Ward's comments were echoed in tweets by her husband, Michael, also an elector and a gadfly in Arizona politics known for spreading conspiracy theories. In a post sharing a White House memo that urged Pence to reject the results from states that submitted fake electors, Michael Ward hinted at retribution for Republicans who failed to act.

"My Holiday prayer is that every backstabbing 'Republican' gets paid back for their failure to act come Jan 20th!" he wrote in a tweet on December 22.

Another prominent elector was the RNC Committeeman Bowyer, who on his Twitter account pushed false election claims and conspiracies.

"It will be up to the President of the Senate and congress to decide," Bowyer tweeted after signing the fake electors documents.

In repeated comments Bowyer declared the decision would come down to Pence.

"It's pretty simple: The President of the United States Senate (VP) has the awesome power of acknowledging a specific envelope of electoral votes when there are two competing slates- or none at all," wrote Bowyer in a December 28 tweet.

"We don't live in a Democracy. The presidential election isn't democratic," he added when receiving pushback.

A spokesperson for Bowyer said that he was simply responding to a question from a user on what next steps looked like and maintained that there was precedent for a competing slate of electors.

Bowyer urged action in the lead up to the joint session of Congress on January 6.

"Be a modern Son of Liberty today," he said late in the morning of January 6 - a post he deleted following the riot at the Capitol.

The spokesperson for Bowyer said he had not directly been contacted by Mayes's office or the DOJ.

Newly elected state representative Hoffman sent a two-page letter to Pence on January 5, 2021, asking the vice president to order that Arizona's electors not be decided by the popular vote of the citizens, but instead by the members of the state legislature.

"It is in this late hour, with urgency, that I respectfully ask that you delay the certification of election results for Arizona during the joint session of Congress on January 6, 2021, and seek clarification from the Arizona state legislature as to which slate of electors are proper and accurate," wrote Hoffman.

In interviews, Hoffman repeatedly argued no electors be sent at all because "we don't have certainty in the outcome of our election," and to contest Democrat electors if they were sent.

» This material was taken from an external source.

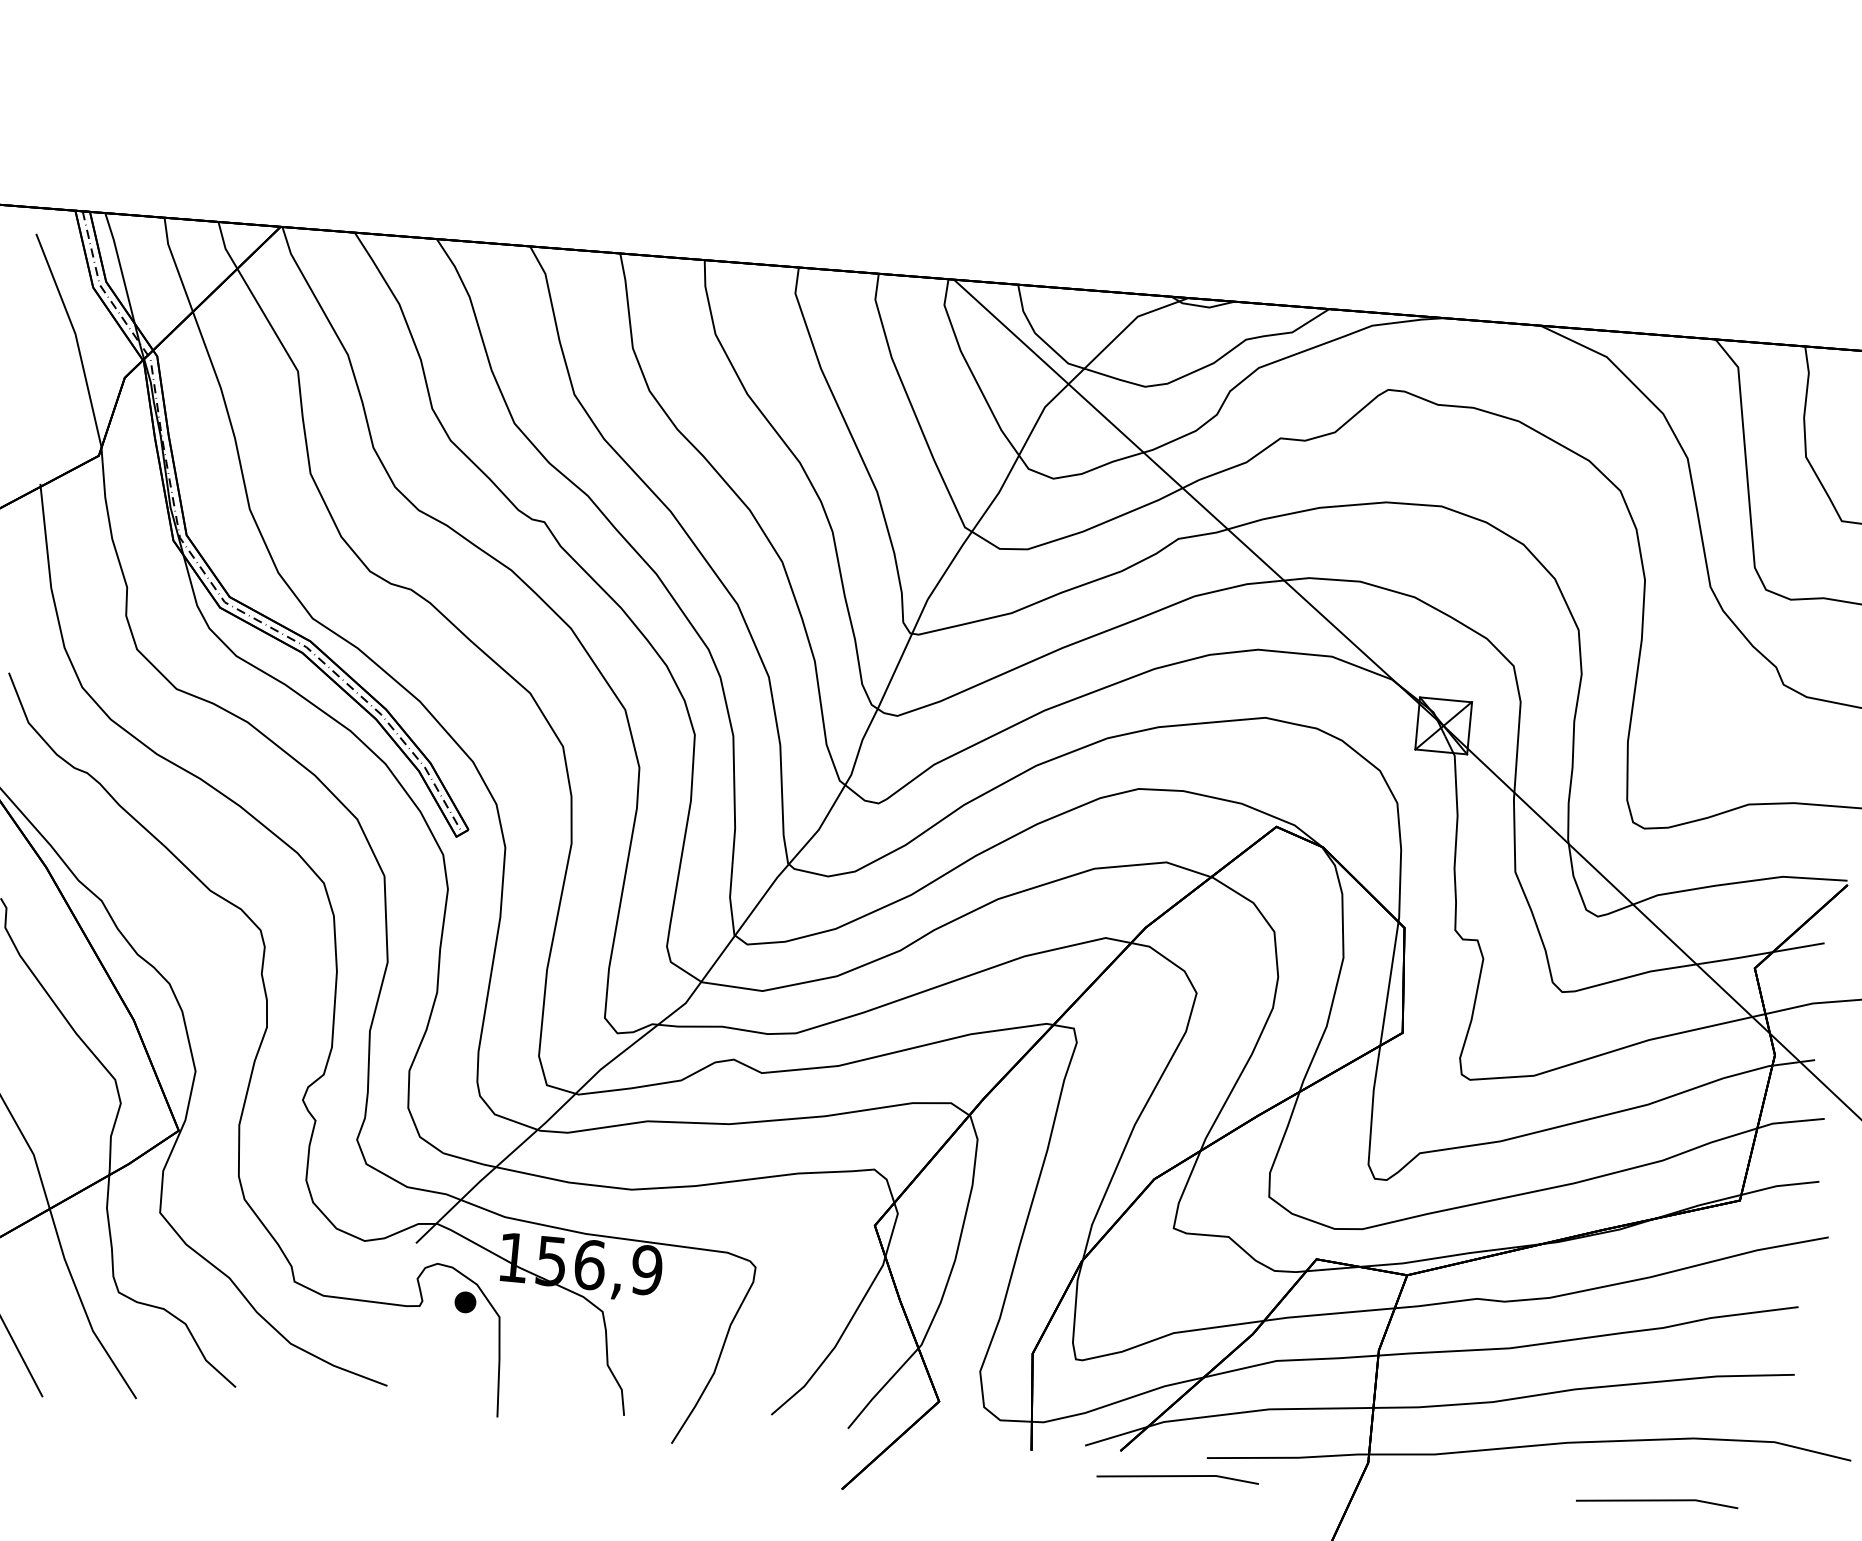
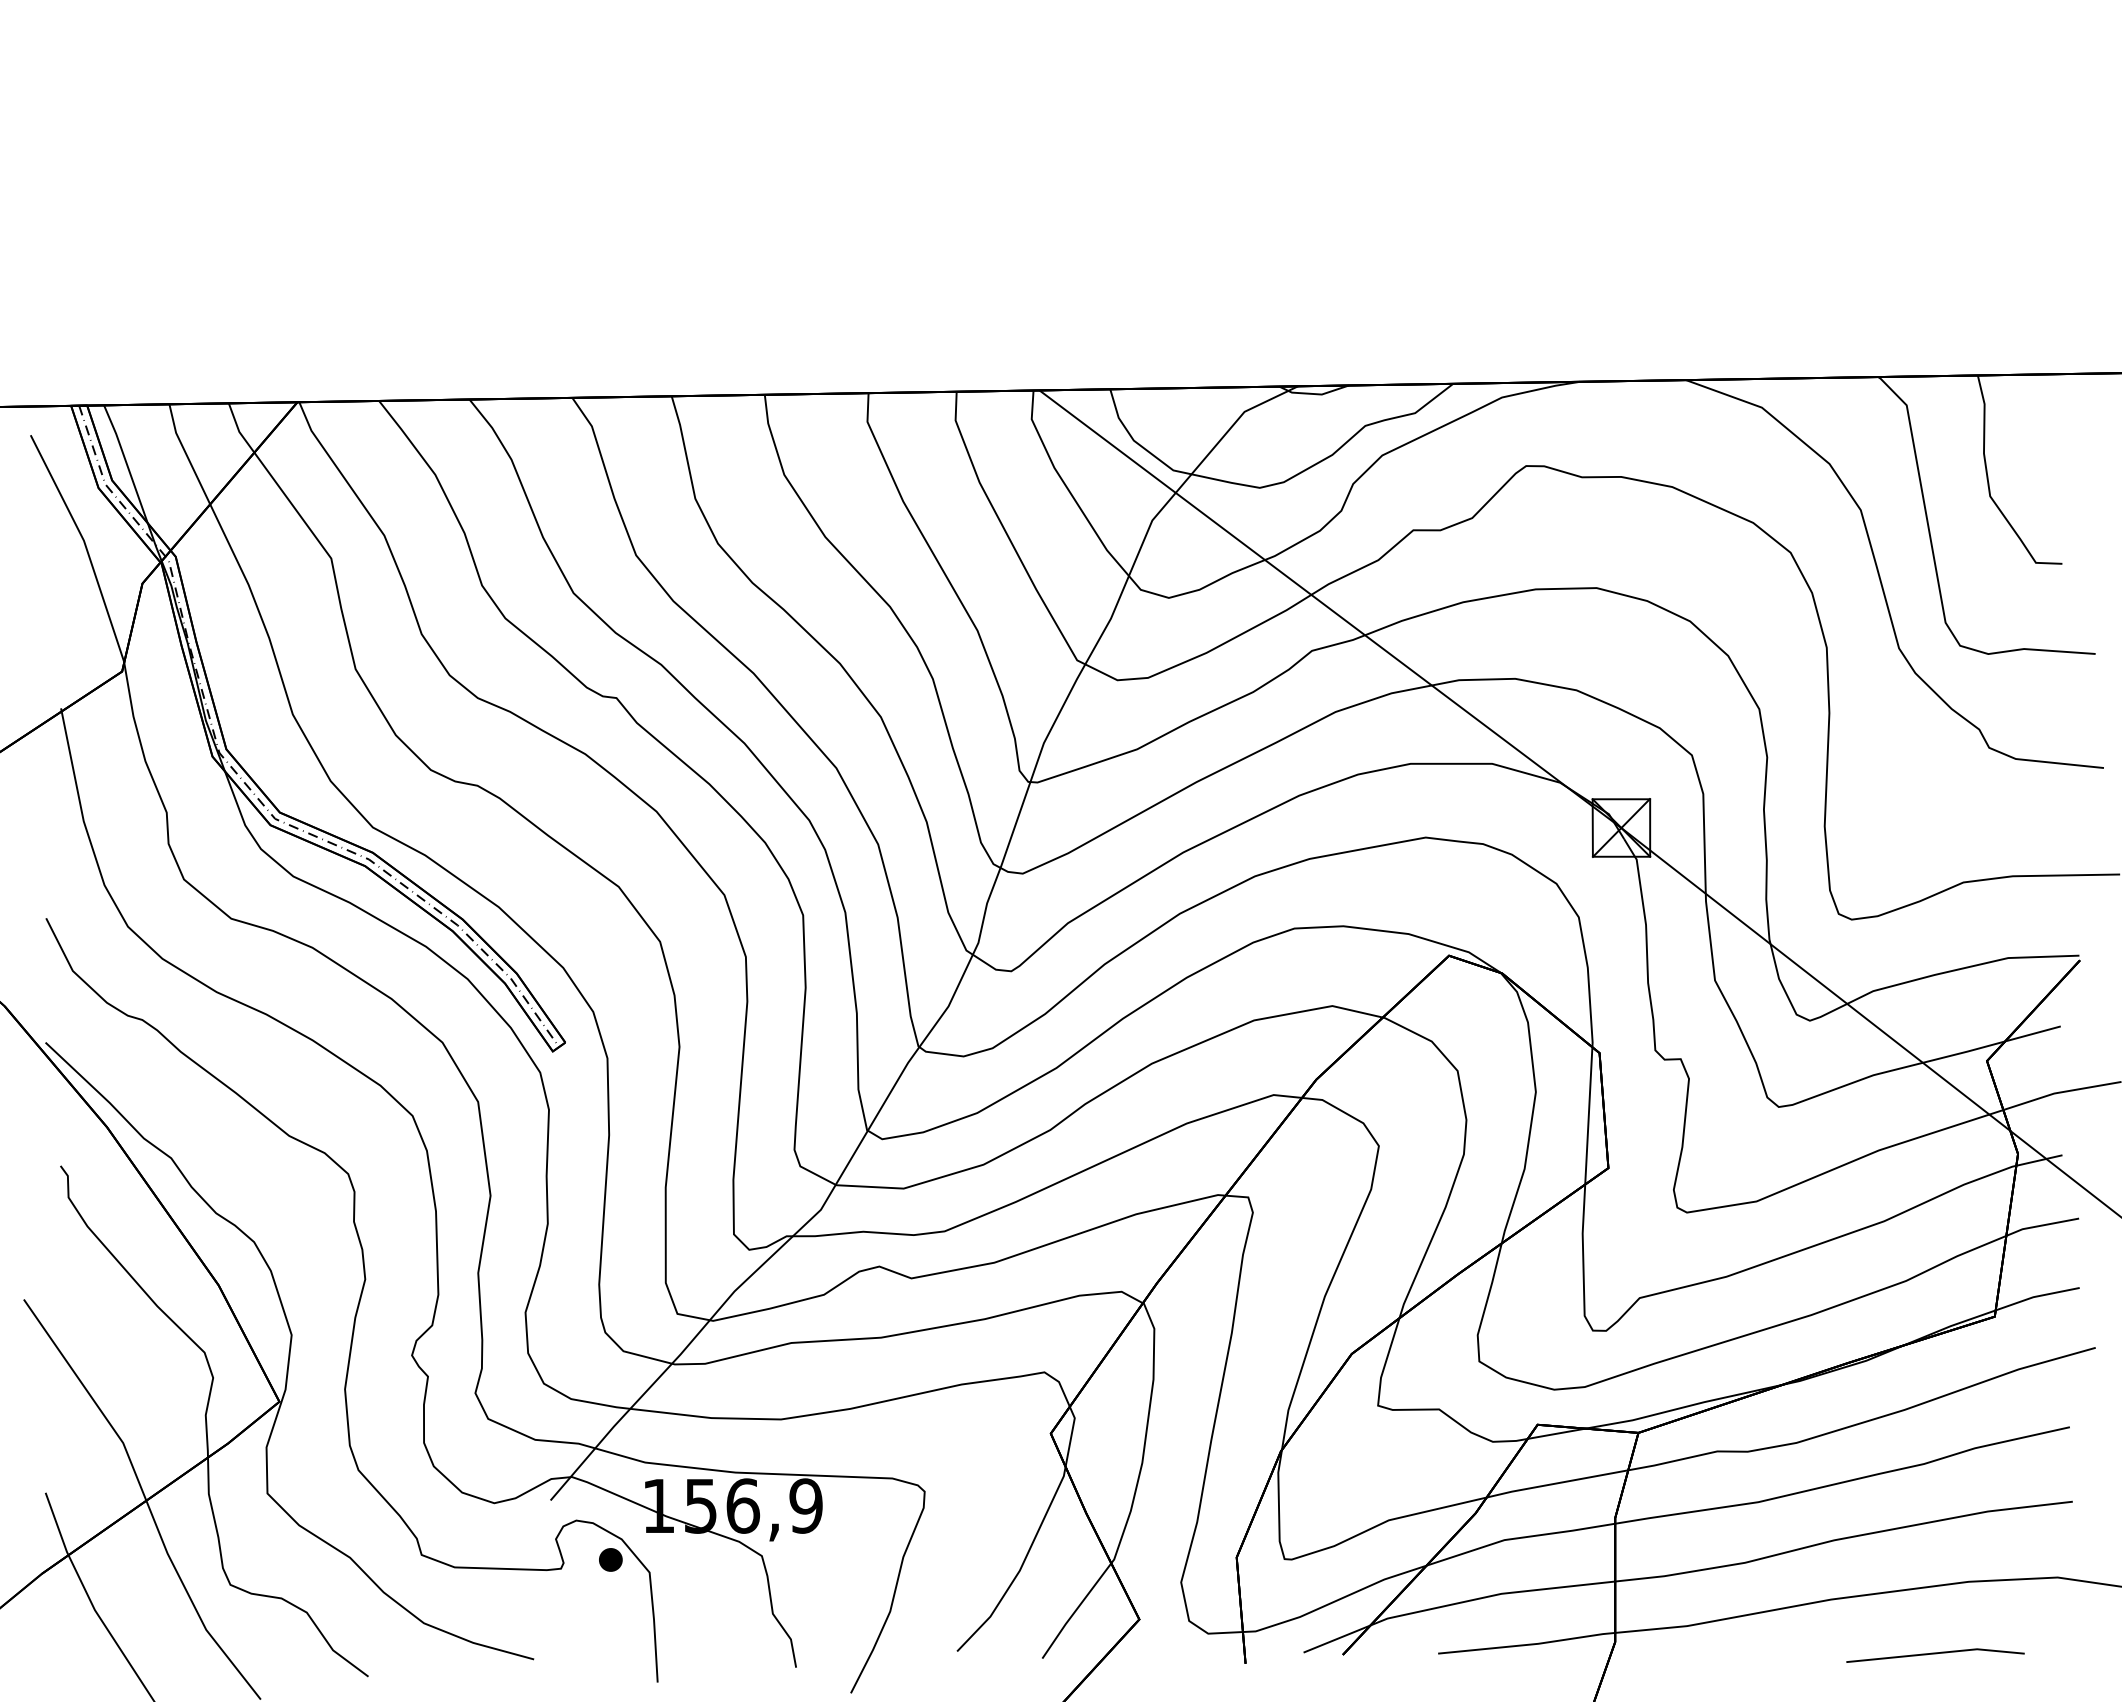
line: (1177, 1477) -> (1408, 1677), removed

Then-state Rep. Kern, who lost his seat in the 2020 election, spent his final weeks in office sharing "stop the steal" content and participating in their rallies. He said he was "honored" to be a Trump elector.

"On January 6th, vice President Mike Pence gets a choice on which electors he's going to choose," Kern told the Epoch Times in an interview in December.

"There is no president elect until January 6th," he added.

Kern hadn't changed his tune in an interview with CNN.

"Why, why would you think alternate electors are a lie?," Kern said.

Kern repeatedly promoted the January 6, 2021, rally preceding the Capitol riot. Kern was in DC that day and shared a photo from the Capitol grounds as rioters gathered on the steps of the Capitol.

"In DC supporting @realDonaldTrump and @CNN @FoxNews @MSNBC are spewing lies again. #truth," he wrote in a tweet.

Later Kern was seen in a restricted area of the Capitol steps during the riot. There is no indication he was violent, and he has not been charged with any crime.

CNN's Anna-Maja Rappard contributed to this report.